#### TEXTAUSZUG
Mein Journalistenverband hat mir heute einen Flyer zugeschickt, der vom Dachverband DJV herausgegeben wurde. Der Flyer ruft zur Solidarität unter freien Journalisten, vornehmlich bei Tageszeitungen, auf. Hintergrund sind die vom DJV und dju in ver.di für Freie an Tageszeitungen ausgehandelten Vergütungsregeln, die zum 1. Februar 2010 in Kraft getreten sind. Dem Flyer lag eine praktische Tabelle bei (geldbeutelgerecht vorgefaltet), in der man nachschlagen kann, wie man für seine Leistung bei welcher Auflage der Publikation entlohnt zu werden hat.

#### ANGABEN
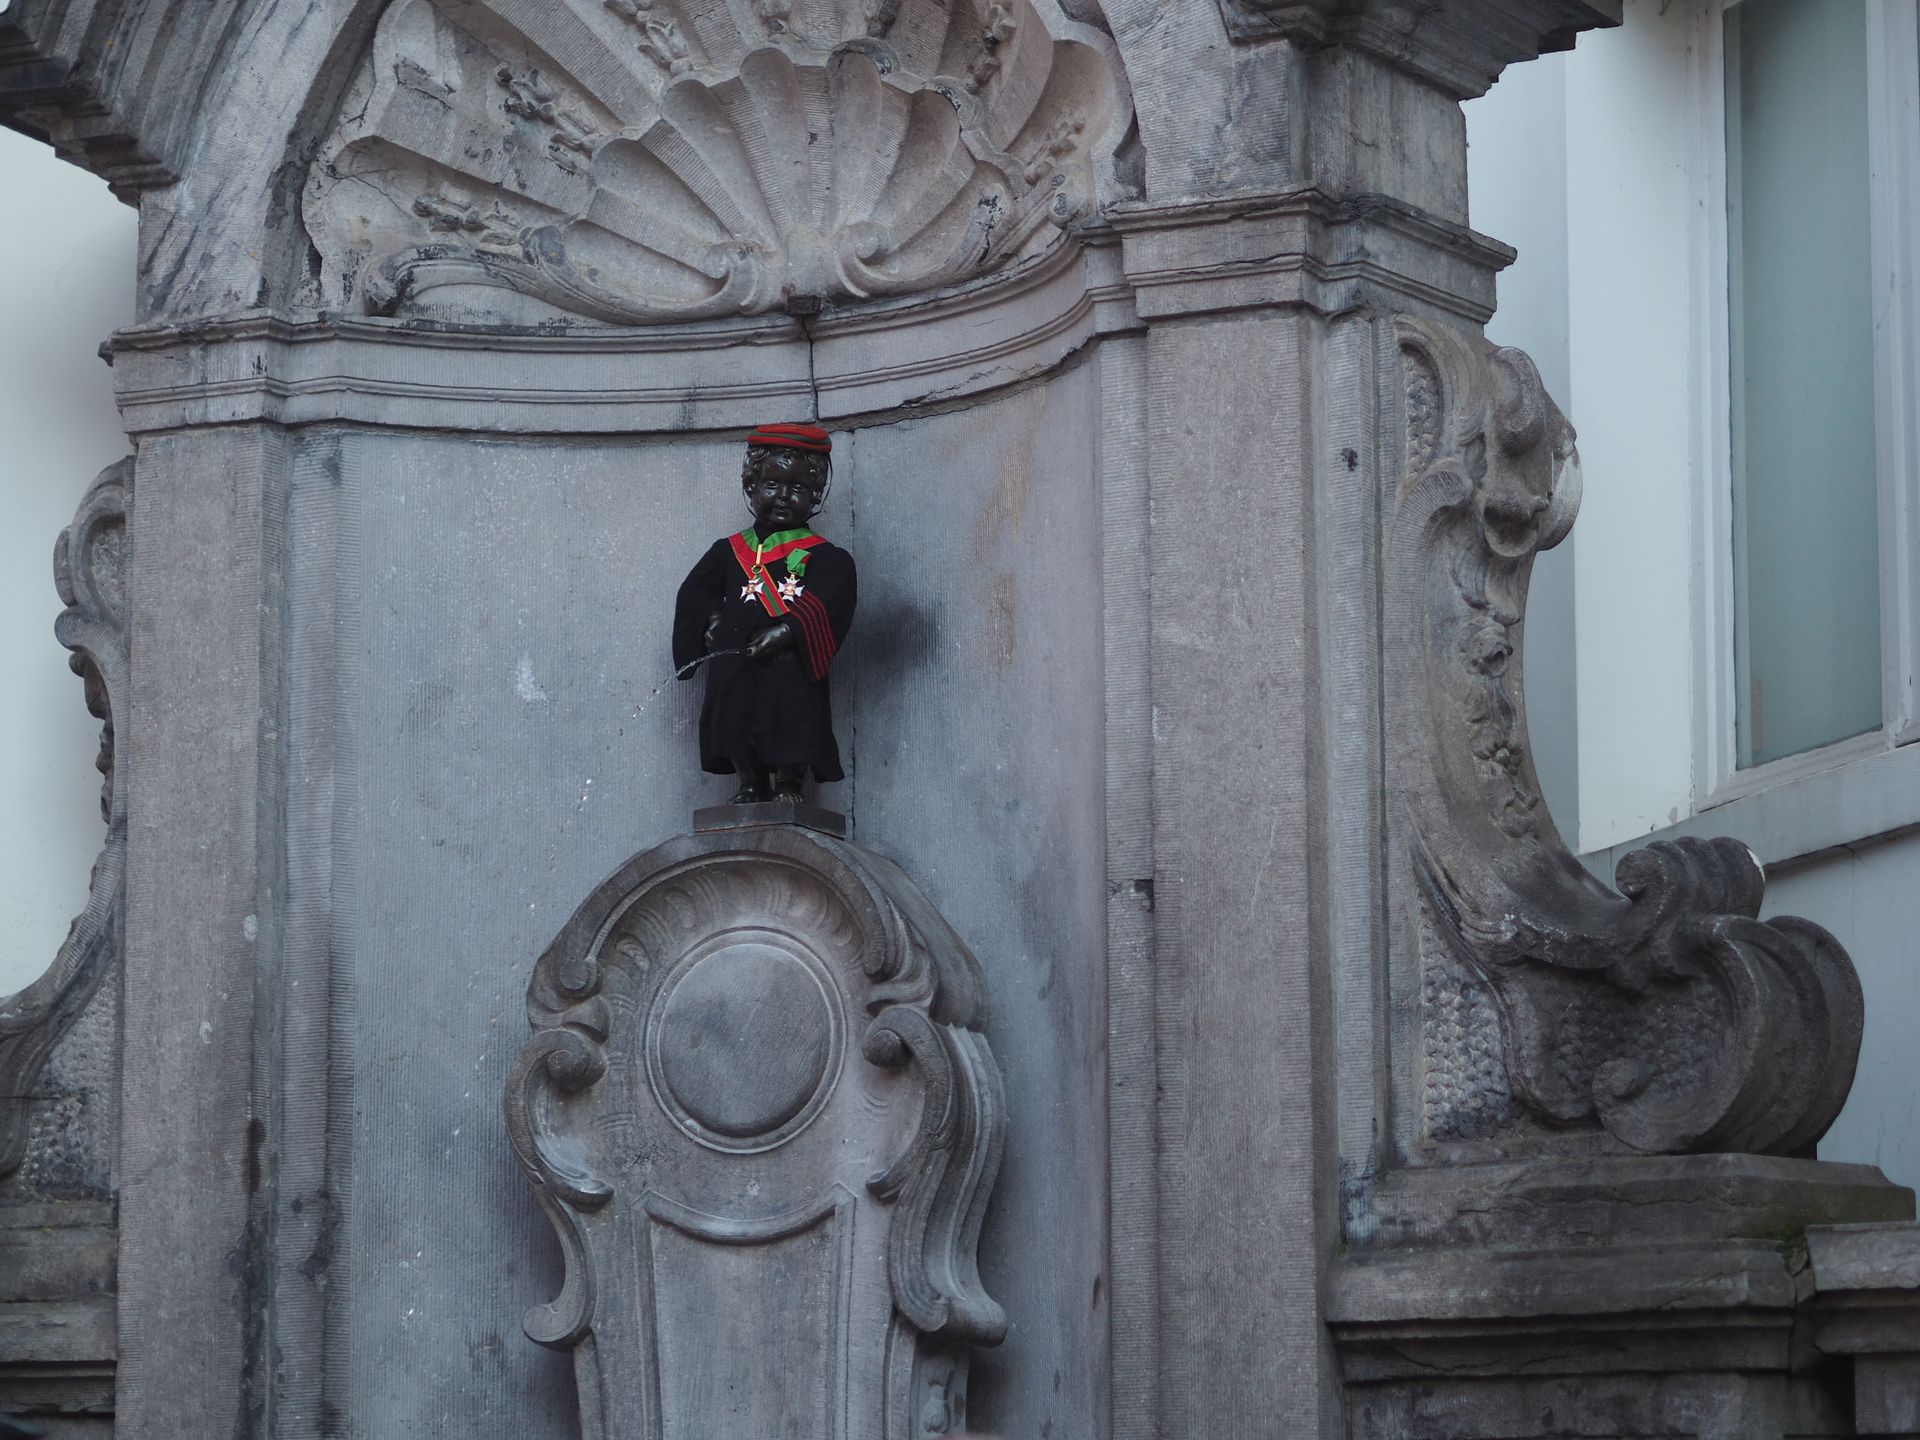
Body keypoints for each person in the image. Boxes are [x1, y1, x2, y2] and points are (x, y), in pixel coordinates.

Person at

---

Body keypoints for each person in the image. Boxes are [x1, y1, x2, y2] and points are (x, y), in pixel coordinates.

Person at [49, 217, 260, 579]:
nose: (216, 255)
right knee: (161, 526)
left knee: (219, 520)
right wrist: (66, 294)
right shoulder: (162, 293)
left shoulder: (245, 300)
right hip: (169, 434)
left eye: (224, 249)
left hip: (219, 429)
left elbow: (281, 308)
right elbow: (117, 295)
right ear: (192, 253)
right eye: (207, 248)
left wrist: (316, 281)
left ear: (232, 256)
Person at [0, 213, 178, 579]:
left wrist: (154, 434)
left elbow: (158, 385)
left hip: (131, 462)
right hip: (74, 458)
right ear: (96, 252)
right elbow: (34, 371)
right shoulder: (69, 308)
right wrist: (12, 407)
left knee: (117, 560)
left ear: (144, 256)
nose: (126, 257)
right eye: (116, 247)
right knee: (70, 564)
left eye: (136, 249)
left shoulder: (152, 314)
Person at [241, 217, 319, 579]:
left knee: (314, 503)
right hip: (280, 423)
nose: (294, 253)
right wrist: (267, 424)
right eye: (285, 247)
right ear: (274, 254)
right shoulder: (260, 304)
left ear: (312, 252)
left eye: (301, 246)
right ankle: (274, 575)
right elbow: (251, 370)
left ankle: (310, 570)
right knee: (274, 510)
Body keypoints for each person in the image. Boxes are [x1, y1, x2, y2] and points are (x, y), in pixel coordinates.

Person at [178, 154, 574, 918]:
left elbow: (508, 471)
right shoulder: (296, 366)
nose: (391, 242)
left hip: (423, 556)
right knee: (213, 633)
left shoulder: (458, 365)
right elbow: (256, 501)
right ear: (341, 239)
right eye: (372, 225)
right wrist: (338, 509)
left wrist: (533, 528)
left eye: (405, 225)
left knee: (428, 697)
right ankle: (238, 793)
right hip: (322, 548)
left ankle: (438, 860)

#### AUFGABEN
#1 Stimmen diese Aussagen mit dem Textauszug überein? Beantworte jede mit Ja oder Nein und zitiere die entscheidenden Worte wörtlich: (a) Der Flyer wurde vom Dachverband DJV herausgegeben. (b) Die Vergütungsregeln traten zum 1. Januar 2010 in Kraft. (c) Die Tabelle lag dem Flyer ungefaltet bei.
#2 Wer hat laut dem Textauszug die Vergütungsregeln für Freie an Tageszeitungen ausgehandelt?
#3 Gib aus dem Textauszug den Abschnitt von „Mein Journalistenverband hat“ bis „zu werden hat.“ unverändert wieder.
Stütze dich ausschließlich auf den Textauszug.

#### LÖSUNGEN
#1
(a) Ja: „der vom Dachverband DJV herausgegeben wurde“
(b) Nein: „die zum 1. Februar 2010 in Kraft getreten sind“
(c) Nein: „(geldbeutelgerecht vorgefaltet)“

#2 Der DJV und die dju in ver.di.

#3
Mein Journalistenverband hat mir heute einen Flyer zugeschickt, der vom Dachverband DJV herausgegeben wurde. Der Flyer ruft zur Solidarität unter freien Journalisten, vornehmlich bei Tageszeitungen, auf. Hintergrund sind die vom DJV und dju in ver.di für Freie an Tageszeitungen ausgehandelten Vergütungsregeln, die zum 1. Februar 2010 in Kraft getreten sind. Dem Flyer lag eine praktische Tabelle bei (geldbeutelgerecht vorgefaltet), in der man nachschlagen kann, wie man für seine Leistung bei welcher Auflage der Publikation entlohnt zu werden hat.